But I want money, too. I can't spend the rest of my life animating in Flash, especially since social games are going the 3D route soon. And I sure as hell don't want to stay in California the rest of my life. I need a starry sky! I need a mountain view or a forest in my backyard! I need cheaper rent!
I daydream about gaining a medium level of success for my awesome YA adventure novels. I'd probably wear a paperbag over my face at book signings.
I agree with Renee. I work in an art field and I sure as hell intend to earn money from it. How is writing any different? It's something I do because I love it, but that doesn't mean I wouldn't love to make a living off of it, too. Isn't that the dream? To make money doing what you love?
I don't think commercial fiction is throwaway fiction. Commercial fiction is fun. It's easy to digest, but that doesn't mean it doesn't taste good.
And I enjoy Dean Koontz. Not his new stuff so much, but his older stuff stick with me to this day.

| Source information |
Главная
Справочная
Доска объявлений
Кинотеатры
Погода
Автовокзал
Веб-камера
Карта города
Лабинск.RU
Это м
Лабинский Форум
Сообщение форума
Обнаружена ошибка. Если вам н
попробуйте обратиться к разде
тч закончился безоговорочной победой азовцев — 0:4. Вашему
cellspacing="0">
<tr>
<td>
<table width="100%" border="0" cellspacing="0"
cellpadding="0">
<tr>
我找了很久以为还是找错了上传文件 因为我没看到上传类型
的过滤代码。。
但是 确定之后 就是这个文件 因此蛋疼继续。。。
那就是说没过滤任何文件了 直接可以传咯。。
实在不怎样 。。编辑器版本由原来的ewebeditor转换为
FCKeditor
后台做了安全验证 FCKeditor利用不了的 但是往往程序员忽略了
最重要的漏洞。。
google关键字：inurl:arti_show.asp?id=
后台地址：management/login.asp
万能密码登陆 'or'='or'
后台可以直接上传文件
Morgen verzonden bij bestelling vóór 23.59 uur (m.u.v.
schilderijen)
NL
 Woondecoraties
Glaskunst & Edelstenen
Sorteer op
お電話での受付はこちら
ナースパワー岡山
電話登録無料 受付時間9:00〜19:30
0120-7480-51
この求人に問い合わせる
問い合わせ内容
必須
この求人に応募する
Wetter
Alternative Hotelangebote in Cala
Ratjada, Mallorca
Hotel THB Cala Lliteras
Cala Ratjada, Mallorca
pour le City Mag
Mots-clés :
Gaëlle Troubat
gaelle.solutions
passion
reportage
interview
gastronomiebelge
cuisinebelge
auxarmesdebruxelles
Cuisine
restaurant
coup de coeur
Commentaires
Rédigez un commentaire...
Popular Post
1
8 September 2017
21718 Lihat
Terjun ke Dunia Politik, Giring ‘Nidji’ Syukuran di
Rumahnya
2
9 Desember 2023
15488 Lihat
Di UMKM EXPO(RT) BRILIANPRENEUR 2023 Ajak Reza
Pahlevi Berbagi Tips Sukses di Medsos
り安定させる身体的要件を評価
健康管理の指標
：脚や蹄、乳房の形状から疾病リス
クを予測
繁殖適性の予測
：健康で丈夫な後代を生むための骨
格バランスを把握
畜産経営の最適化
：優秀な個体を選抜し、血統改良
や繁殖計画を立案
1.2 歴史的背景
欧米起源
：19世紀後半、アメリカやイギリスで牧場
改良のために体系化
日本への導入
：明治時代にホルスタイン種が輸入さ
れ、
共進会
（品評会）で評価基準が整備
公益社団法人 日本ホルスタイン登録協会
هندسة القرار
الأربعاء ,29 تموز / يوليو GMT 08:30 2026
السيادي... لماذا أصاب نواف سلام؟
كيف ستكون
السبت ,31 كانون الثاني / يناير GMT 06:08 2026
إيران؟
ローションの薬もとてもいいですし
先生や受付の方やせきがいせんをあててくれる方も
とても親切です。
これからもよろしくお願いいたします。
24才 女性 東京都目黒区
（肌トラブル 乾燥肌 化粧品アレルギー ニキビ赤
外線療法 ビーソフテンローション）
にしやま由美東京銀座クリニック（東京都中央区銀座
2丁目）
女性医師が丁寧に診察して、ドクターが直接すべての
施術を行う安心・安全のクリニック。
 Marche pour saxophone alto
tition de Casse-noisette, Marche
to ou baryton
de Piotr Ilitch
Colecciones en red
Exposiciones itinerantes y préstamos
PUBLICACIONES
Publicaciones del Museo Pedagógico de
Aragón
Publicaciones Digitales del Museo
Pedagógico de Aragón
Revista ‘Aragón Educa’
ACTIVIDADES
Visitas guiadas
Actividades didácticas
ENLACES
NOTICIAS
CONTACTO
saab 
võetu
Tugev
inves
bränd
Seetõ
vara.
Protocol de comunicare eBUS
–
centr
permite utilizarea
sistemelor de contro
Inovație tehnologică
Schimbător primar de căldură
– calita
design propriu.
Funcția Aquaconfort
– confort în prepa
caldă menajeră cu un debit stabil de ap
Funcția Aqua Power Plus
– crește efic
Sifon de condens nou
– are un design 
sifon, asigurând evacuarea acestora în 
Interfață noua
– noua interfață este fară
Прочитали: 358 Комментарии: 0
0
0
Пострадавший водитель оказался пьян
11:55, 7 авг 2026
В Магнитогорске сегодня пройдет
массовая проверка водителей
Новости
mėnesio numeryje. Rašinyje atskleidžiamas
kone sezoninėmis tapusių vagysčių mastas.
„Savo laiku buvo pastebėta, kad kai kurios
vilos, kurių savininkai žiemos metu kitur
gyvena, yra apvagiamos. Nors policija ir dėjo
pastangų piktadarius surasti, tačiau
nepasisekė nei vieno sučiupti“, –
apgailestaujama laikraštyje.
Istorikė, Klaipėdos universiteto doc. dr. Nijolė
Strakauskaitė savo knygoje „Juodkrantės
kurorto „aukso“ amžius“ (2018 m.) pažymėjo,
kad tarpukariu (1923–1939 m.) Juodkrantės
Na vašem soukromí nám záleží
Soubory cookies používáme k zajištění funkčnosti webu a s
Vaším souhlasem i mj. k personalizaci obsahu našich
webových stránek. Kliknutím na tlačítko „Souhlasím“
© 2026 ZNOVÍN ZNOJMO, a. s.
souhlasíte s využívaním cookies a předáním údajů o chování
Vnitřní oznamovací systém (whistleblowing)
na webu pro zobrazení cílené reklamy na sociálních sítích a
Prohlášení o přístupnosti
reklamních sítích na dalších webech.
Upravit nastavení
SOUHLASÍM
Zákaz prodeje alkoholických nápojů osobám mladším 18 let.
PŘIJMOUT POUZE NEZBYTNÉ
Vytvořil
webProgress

| Exercise directions |
List every item the commenter names after the words "I need" in the text on writing for money.

| Result |
- a starry sky
- a mountain view or a forest in my backyard
- cheaper rent